What happens if the customer identifier (email or customer_id) is missing from some or all of the rows in the sales data file?
You can only upload your sales data if the customer identifier is missing from some or all rows in the sales data file via the Smart Insight SFTP method (not via Predict API). In this case, Emarsys will create one pseudo contact for your account, and attribute all orders where the customer identifier is missing to this contact. If you often submit your sales data files with missing customer IDs, Emarsys may create a new pseudo contact for each affected order.
Pseudo contacts are given a unique customer ID in our contact database and appear as generated on the Smart Insight screens.

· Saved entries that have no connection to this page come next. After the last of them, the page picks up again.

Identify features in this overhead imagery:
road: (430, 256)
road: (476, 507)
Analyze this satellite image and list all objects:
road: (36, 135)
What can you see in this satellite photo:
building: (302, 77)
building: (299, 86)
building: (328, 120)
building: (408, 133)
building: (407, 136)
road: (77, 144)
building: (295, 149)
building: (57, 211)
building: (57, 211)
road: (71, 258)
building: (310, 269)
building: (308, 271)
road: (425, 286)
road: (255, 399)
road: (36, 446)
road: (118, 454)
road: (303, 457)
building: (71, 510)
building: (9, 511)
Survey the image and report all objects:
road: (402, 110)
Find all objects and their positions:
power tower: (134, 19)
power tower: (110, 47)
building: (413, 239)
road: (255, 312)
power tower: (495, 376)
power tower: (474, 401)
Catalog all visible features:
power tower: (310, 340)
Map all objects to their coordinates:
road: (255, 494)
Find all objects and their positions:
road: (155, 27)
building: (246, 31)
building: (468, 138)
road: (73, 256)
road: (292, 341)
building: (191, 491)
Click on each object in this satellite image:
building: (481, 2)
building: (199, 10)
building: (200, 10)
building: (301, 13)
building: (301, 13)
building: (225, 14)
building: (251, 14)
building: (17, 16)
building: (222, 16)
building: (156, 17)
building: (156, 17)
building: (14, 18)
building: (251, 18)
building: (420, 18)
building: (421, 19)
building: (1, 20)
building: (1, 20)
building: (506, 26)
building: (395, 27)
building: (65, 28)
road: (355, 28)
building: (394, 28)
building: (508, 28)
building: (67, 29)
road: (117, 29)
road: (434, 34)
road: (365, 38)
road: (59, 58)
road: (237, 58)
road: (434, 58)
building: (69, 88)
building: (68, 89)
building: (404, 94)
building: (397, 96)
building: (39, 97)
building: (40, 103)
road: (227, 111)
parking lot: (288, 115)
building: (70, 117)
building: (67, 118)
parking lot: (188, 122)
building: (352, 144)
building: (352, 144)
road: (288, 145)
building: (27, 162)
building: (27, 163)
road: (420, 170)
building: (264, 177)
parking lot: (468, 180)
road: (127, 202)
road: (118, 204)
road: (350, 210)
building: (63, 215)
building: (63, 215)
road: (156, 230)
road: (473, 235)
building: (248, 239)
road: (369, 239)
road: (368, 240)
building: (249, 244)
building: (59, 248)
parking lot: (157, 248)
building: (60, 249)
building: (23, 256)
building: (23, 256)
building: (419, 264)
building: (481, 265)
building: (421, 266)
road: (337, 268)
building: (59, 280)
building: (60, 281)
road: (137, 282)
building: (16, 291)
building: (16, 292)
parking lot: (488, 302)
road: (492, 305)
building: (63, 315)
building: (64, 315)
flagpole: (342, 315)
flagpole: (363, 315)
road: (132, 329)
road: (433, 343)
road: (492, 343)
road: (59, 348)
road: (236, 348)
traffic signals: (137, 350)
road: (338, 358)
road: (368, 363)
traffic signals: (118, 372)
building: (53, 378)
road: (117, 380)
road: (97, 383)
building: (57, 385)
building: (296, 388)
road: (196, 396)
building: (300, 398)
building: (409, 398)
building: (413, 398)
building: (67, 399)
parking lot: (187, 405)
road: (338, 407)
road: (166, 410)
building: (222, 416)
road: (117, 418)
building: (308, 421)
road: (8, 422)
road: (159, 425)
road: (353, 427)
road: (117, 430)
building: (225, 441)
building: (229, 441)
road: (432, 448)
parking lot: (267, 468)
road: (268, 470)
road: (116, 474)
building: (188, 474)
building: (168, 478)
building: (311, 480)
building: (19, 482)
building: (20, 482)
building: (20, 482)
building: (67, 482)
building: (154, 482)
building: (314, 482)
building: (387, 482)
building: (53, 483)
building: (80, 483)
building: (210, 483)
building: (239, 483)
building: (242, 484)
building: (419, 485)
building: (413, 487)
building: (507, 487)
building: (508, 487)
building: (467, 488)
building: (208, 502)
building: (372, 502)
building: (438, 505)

In general, try to make sure that this does not happen as this can skew your Smart Insight scoring and reporting.
What happens if a customer is not found in the Emarsys contact database?
If you use the Smart Insight SFTP for uploading your sales data, orders submitted with an email or customer ID missing from the Emarsys contact database will still be processed, and the unknown contact will be given a customer ID and will be flagged as generated in the Customer Lifecycle reports. Using the generated filter, this contact can be separated from regular contacts in your contact database.
If such generated contacts are explicitly identified later, they will turn into regular contacts at the next data load.